No joke. My male parental figure is an undx'd biploar or schizioaffective type. Highly paranoid. voilent, horrific fits of rage. beat the tar outa me. among other things. then he'd come back in my room five minutes later apologizing for his temper and offer to "buy me off" with an ice cream or some other gift.
mom would ignore. walk away. go to church. go the the pastor's house (she was an associate pastor) burry her nose in a book. she'd never come back down that hall. she never defended me...until one easter when he tried to kill me on the front lawn and the neighbors saw it...then she "had" to do something. I was...10? He tried to choke me to death because I argued with my little sister in the church parking lot becasue she was taking forever to get into the car... and when we came home he was mad and hollered at me to get outa the car and I wouldn't cuz i knew the rear end bustin i was gonna get. so i slid over to the side of the minivan that didn't have the sliding door and simply refused to get out. he came in after me, wrapped his hands around my neck and proceeded to choke the life outa me. i kicked him where it counted he let go enough i could breathe or else i would've died there in the driveway. Mom had the audiacity to ask me why i kicked him in the n*ts. she didn't belive me he was trying to kill me. she did not belive me... she always apologized for my dad too...constantly. made excuses for him. after the Easter bit she divorced him.. the church people knew then... it was all about keeping up appearances. she was paranoid herself. she tried to keep us secluded and tucked away in the name of some pervert maight come harm us. the temptation to swear here is great...but the pervert was my father, the perv was in our house. not some unnamed assalant that was lurking behind a bush ready to kidnap me. hello woman... she was paranoid that people would think she was an alkie because someone had put their empty six pack of beer in our trash can. wow. she came unhinged then too. only difference between mom's paranoid and dad's was hers was in the name of religion and God...and you could almost buy into it... and his was outright crazy...no other way arond it. He still is that way. so is she.
ugh
i too don't want to use bp as my excuse. i am sooo much more than this mental glitch intbetween my ears. I don't want to become the monsters that raised me. It is in me, I know it. It bubbles up to the surface unexpectedly. The difference is I back down. I walk away...and I KNOW IT IS THERE IN ME. I take steps not to be like him. he was crazy. couldn't keep a roof over his head. juped from job to job. irrational. get quick schemes... everyone says I am like Jim. I look like him. I have his personality. *cringe* that is the part of me I wish to c*rve away and discard. I am me. I am different. i am not the abuser. I am not the pervert. I am not the crazy man who distroyed four peoples lives. I love, I accept
and i will stop. i can go on forever and i will be prompty audited off this site.

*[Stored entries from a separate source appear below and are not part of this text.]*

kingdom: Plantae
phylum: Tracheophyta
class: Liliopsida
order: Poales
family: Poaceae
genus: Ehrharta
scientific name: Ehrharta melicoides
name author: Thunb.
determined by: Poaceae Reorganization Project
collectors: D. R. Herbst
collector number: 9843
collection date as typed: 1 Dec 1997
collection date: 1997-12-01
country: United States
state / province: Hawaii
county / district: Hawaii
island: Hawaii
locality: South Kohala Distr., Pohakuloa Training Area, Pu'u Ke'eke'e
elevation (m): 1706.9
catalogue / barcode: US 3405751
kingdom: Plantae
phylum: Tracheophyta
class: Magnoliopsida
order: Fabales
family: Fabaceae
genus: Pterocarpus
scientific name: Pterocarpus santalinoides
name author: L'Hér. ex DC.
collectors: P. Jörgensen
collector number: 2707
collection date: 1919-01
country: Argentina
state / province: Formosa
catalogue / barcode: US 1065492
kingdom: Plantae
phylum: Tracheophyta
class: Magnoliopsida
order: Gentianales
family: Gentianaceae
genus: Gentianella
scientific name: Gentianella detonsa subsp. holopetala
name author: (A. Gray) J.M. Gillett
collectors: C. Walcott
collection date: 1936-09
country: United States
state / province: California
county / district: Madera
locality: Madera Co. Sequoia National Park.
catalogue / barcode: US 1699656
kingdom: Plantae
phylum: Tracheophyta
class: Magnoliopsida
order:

Then there was the emotion abuse. it was horrific. i didn't realize it was mind games until i married the good and diecent man i have for a mate now and had a family of my own.... then i realized that things weren't supposed to work the way I was raised.
see it is difficult to type here because i am sensoring myself in part because of this site, the other because of my "glitch"
I know God loves me. I know God has a purpose for my life, if nothing more than to raise my five kids in His love. but... I pray to be released from this stumbling block. I have laid it at His feet. I refuse to pick it back up but satan keep throwing it back infront of my feet everytime I try to move forward. I don't understand why these things still haunt me. why can't i move forward? why can't i lay this burden down and LEAVE IT at HIS FEET???? what am I doing wrong. what am i missing? i simply don't get it.